EXTRACTO SELECCIONADO =>
____________________
3/19/2019

Los desplazados de Guerrero que acampan frente al despacho del presidente

Pie de Página

Desde hace un mes, casi 400 personas esperan afuera de Palacio Nacional una respuesta del gobierno. Son desplazados internos de la sierra de Guerrrero. Un par de grupos armados los corrieron de sus pueblos. Esperan acciones del gobierno de Andrés Manuel López Obrador. ¿Qué ocurre en la tierra de estas familias que no pueden habitarlas libremente?
“Tomaron los pueblos, saquearon nuestras casas, se están comiendo nuestras cosechas. Hay un saqueo…”. Antes de terminar la frase, Crescencio Pacheco baja la mirada y niega con la cabeza. Él vivía en Campo de Aviación, una ranchería en el municipio de Leonardo Bravo, donde si ahora regresa lo matan.
Mientras Crescencio cuenta la historia de sus comunidades, unos niños juegan alrededor con sus trompos. Al lado, una señora amamanta a un niño mientras su hija mayor se cepilla el cabello, sentada en una cubeta de plástico. Más allá, en una improvisada cocina comunitaria, varias mujeres preparan el desayuno para unas 300 personas.
Pareciera la cotidianeidad de la vida de campo, salvo una cuestión. Desde la madrugada del 18 de febrero, es una rutina enclavada en el ajetreo de la Ciudad de México. Entre la banqueta del Zócalo y la fachada de Palacio Nacional, donde han estado viviendo.
____________________
DATOS PROPORCIONADOS =>
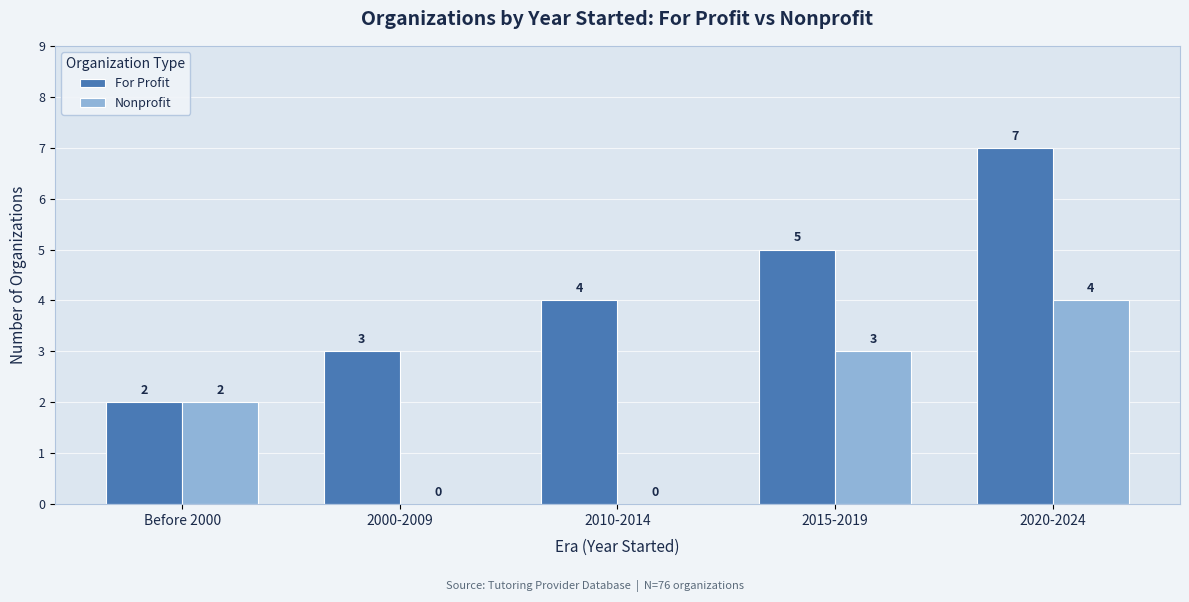

What is the greatest value displayed?

7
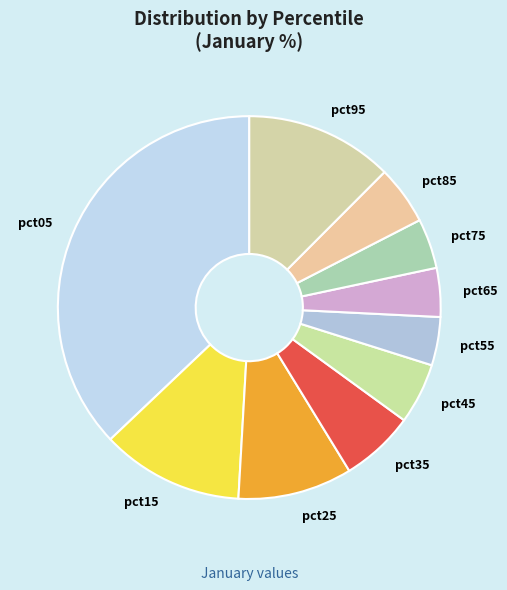

Between pct05 and pct45, which is larger?

pct05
____________________
PREGUNTAS DEL MATERIAL =>
[1] Según el texto sobre los desplazados de Guerrero, ¿dónde vivía Crescencio Pacheco?
[2] Prosigue el texto sobre los desplazados de Guerrero a partir del punto en que se interrumpe.
Este material es independiente del texto sobre los desplazados de Guerrero.

RESPUESTAS POR TAREA =>
[1] En Campo de Aviación, una ranchería del municipio de Leonardo Bravo.

[2]
“Veníamos con la propuesta y ésa es la postura, de platicar con el presidente”, explica Cresencio. Piden, entre otras demandas, que el gobierno repliegue a los grupos armados que tomaron sus viviendas para que ellos puedan regresar.
Una semana después de llegar a la ciudad, un grupo de personas se colocó en cada puerta de Palacio Nacional. Interceptaron a Andrés Manuel López Obrador en su auto. Él bajó el vidrio y pudieron hablarle:
“Señor, ayúdenos, somos desplazados”, dijo uno de ellos.
“Sí, ya tengo conocimiento”, contestó y se detuvo a leer las pancartas y las lonas de los desplazados. Rápidamente dio instrucciones. “Ahorita los va a atender ella”.
Ese lunes se reunieron con Leticia Amaya, coordinadora de Atención Ciudadana de Presidencia, quien a diario recibe decenas de cartas con peticiones para el presidente. Después se reunieron con Alejandro Encinas, subsecretario de Derechos Humanos, y con varios de sus colaboradores, pero no han tenido ninguna respuesta.
Además del regreso a sus comunidades, piden una opción de vivienda provisional, una renta mensual, porque al ser gente de campo no tienen qué cosechar ni de qué vivir, y una ayuda económica para reponer los muebles y electrodomésticos que les robó la gente que tomó sus pueblos.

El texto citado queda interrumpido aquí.